Video installation in an archaeological museum: Camera Locus Lattara, 2014

The installation.

Each visitor is immersed in lights and sounds. As one walks around, one discovers something new. The architecture feels immaterial. Some artifacts start talking while others seem moving. Past and present are collapsing. The outside excavation site is inviting itself inside the museum.

The method.

Camera Locus is a display that transforms the experience of a space through the use of a single video projector. Setting up a Camera Locus takes precision and time within the space where it applies. It starts as a drawing practice, drawing each plan accurately. As it comes from a single point of projection it acts as a reversed perspective. The time of observing is also a time for learning. Looking and drawing engages the mind and the body. Researches bring associations that encourage experimentation and manipulation. Day after day a collection of sequences and animations accumulates. The video projection then articulates past and present, outside and inside, images and objects. As the visitor walks around, he creates links which stimulate new ideas.

The history.

The museum collections are ranging from the Neolithic period to the Middle Ages. Lattara was the name of an antic port city built by Etruscan.
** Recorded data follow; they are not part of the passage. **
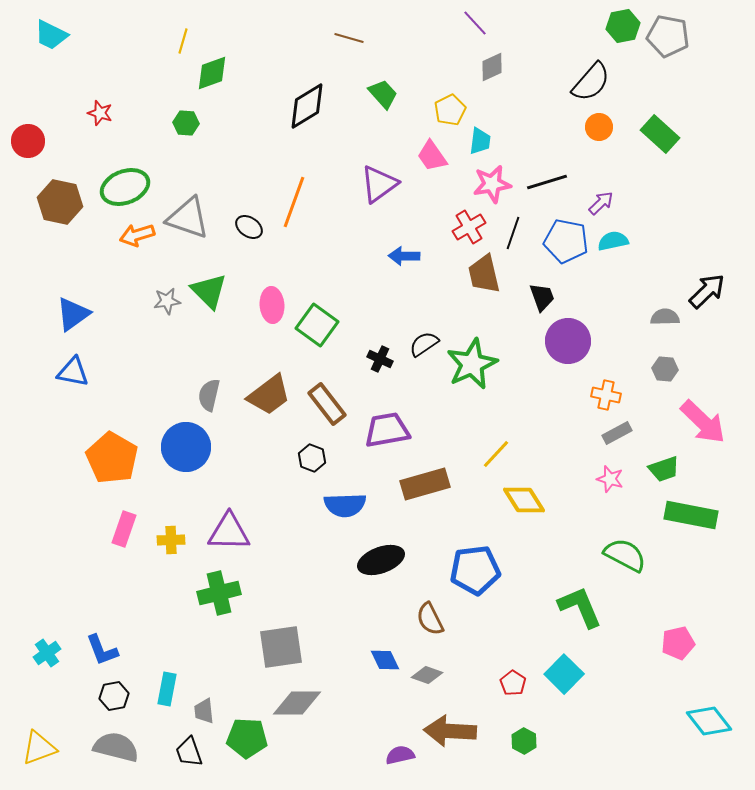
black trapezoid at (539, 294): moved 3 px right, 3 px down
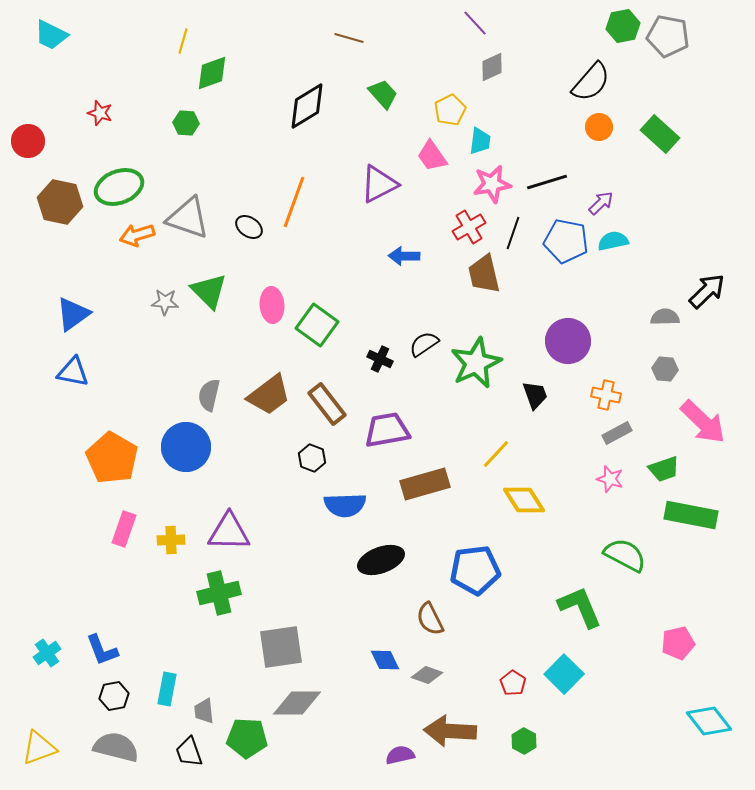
purple triangle at (379, 184): rotated 9 degrees clockwise
green ellipse at (125, 187): moved 6 px left
black trapezoid at (542, 297): moved 7 px left, 98 px down
gray star at (167, 301): moved 2 px left, 1 px down; rotated 12 degrees clockwise
green star at (472, 364): moved 4 px right, 1 px up
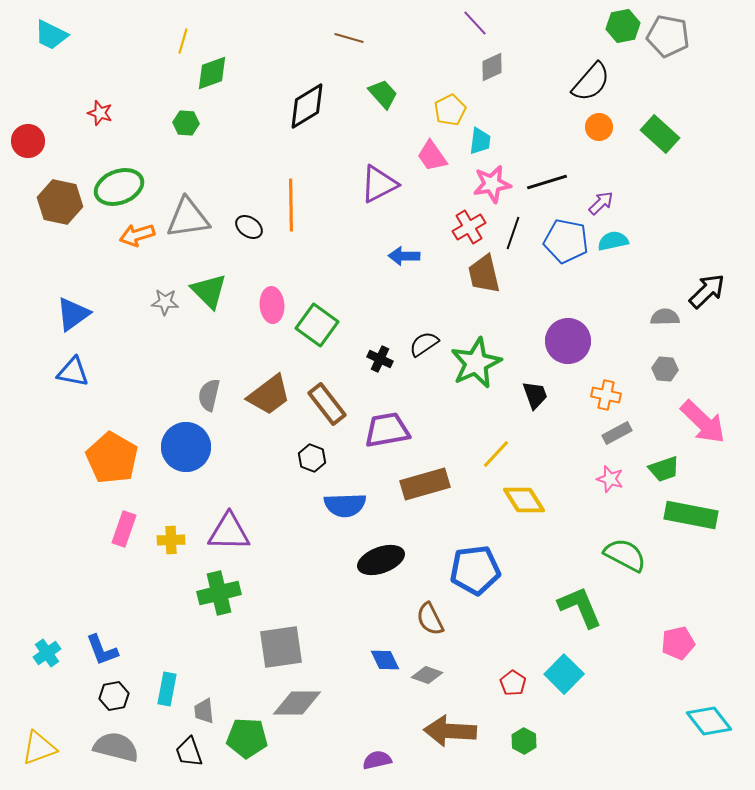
orange line at (294, 202): moved 3 px left, 3 px down; rotated 21 degrees counterclockwise
gray triangle at (188, 218): rotated 27 degrees counterclockwise
purple semicircle at (400, 755): moved 23 px left, 5 px down
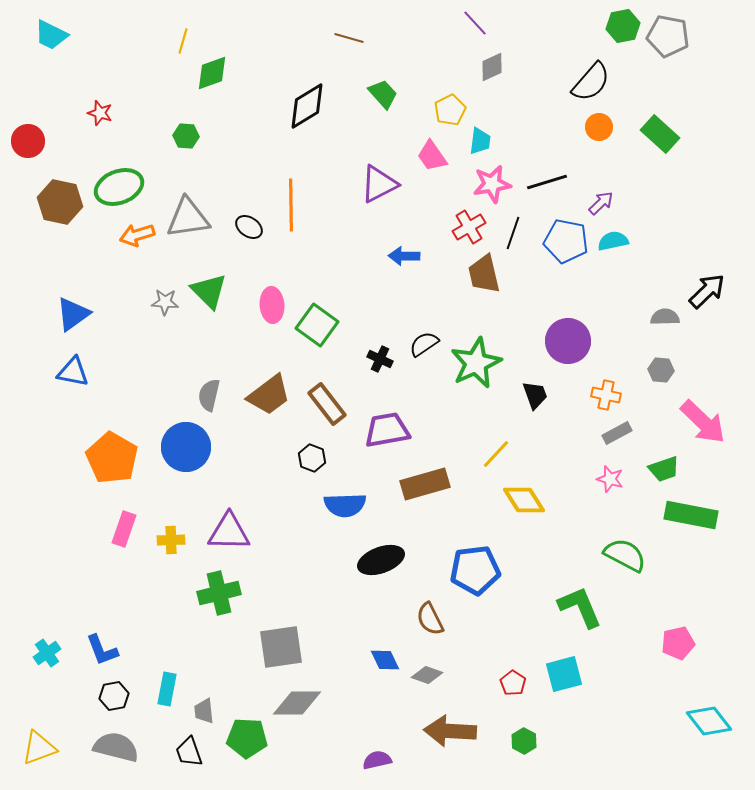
green hexagon at (186, 123): moved 13 px down
gray hexagon at (665, 369): moved 4 px left, 1 px down
cyan square at (564, 674): rotated 30 degrees clockwise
In 1963, Henri Prades discovered the site for the first time. Then, the museum finally opened its door in 1986. The museum takes place in what was once the house of Frederic Bazille. He was a painter, friend of the impressionists. The architect Joseph Massota extended the house into its actual form.

Archaeology and contemporary art.

Under the impulsion of Isabelle Grasset, the museum has been inviting artists since 2007. Each year, the museum become the theater of a new dialogue.